In the excerpt on testing covariance separability, which R package provided the multivariate normal tests showing that the data are not multivariate normal?

__Extract__
------------------------
The LRT based on the normality is not applicable to this dataset for two reasons. First, the multivariate normal tests provided by the MVN R-package reveal that the data do not satisfy the multivariate normality. This can also be observed from Fig. 3, in which each shown variable has a heavy right tail. Second, the sample size ($n=135$) is less than the number of measure points ($pq=99\times 2=198$), making the LR statistic undefined.

We apply the proposed permutation procedures to the data. More precisely, we apply the permutation test to the sub-hypotheses of all $\left( {\begin{array}{c}99\\ 2\end{array}}\right) $ column-wise pairs. The permutation test for each sub-hypothesis is for the bivariate paired data with the size of $135\times 4$; for example, if the column pair (k, l) is chosen, the bivariate paired data are $\big \{\big (X_{hk}^1,X_{hl}^1,X_{hk}^2,X_{hl}^2 \big ),h=1,2,\ldots ,135\big \}$. We use 100, 000 random permutations to evaluate the p value of each sub-hypothesis, and the Bonferroni adjusted p value is given by $\left( {\begin{array}{c}99\\ 2\end{array}}\right) \min _{k<l}p_{kl}^{\mathrm{c}}$, where $p_{kl}^{\mathrm{c}}$ is the p value for the sub-hypothesis $\mathcal {H}_{kl}^{\mathrm{c}}$ for the (k, l)-th column pair. The p value evaluated is less than 0.0001. The RST statistic is evaluated as 16, 346.75 with the asymptotic and empirical critical value as $\chi ^2_{.01}(14749) = 15,151.49$ and 15, 095.09, respectively.

6 Discussion

In this paper, we propose permutation based procedures to test the separability of covariance matrices. The procedure divides the null hypothesis on a separable covariance matrix into many sub-hypotheses, which are testable via a permutation method. Compared to the existing LRT and RST under normality, the proposed procedures are distribution free and robust to non-normality of the data. In addition, it is applicable to small sized data, whose size is smaller than dimension of the covariance matrix under test. The numerical study and data examples show that the proposed permutation procedures are more powerful when the data are non-normal and the dimension is high.

Theory on permutation procedures has been well developed for linear permutation test statistics (Strasser and Weber 1999; Finos and Salmaso 2005; Pesarin and Salmaso 2010; Bertoluzzo et al. 2013) and its computational tool is publicly available (the R package “coin” by Hothorn et al. 2017). In our procedure, permutation is applied to testing the sub-hypotheses $\mathcal {H}_{0,ij}^{\mathrm{r}}$ and $\mathcal {H}_{0,kl}^{\mathrm{c}}$ for each choice of (i, j) and (k, l); the sub-hypotheses are on the separability of $\Sigma _{ij}^{\mathrm{r}}\hbox {s}$ and $\Sigma _{kl}^{\mathrm{c}}\hbox {s}$. Here, we use the LR statistic, one of a few known statistics for testing covariance separability. The LR statistic is non-linear and, thus the CRAN package and the asymptotic results of Strasser and Weber (1999) can not be directly applied to it. However, we conjecture that, for an appropriately chosen permutation test statistic, we may encapsulate our problem into the existing conditional inference framework and achieve the proven optimality.
------------------------
Excerpt from a dataset
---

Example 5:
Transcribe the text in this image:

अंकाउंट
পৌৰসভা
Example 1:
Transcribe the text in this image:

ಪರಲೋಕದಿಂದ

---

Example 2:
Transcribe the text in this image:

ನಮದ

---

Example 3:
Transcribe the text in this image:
------------------------
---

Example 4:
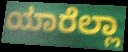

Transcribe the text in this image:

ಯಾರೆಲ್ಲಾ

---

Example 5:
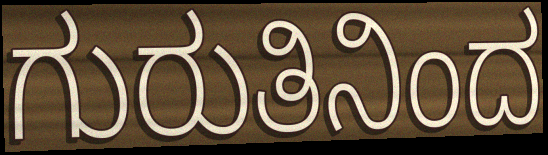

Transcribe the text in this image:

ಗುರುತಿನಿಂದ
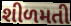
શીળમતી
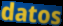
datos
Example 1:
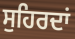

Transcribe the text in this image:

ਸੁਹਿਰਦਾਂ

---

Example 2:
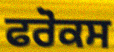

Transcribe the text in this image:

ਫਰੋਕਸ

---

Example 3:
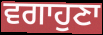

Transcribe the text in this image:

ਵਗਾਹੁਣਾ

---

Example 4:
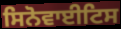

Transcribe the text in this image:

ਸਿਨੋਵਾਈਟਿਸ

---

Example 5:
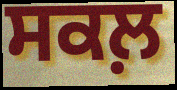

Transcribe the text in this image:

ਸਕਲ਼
------------------------
__Task result__
The MVN R-package.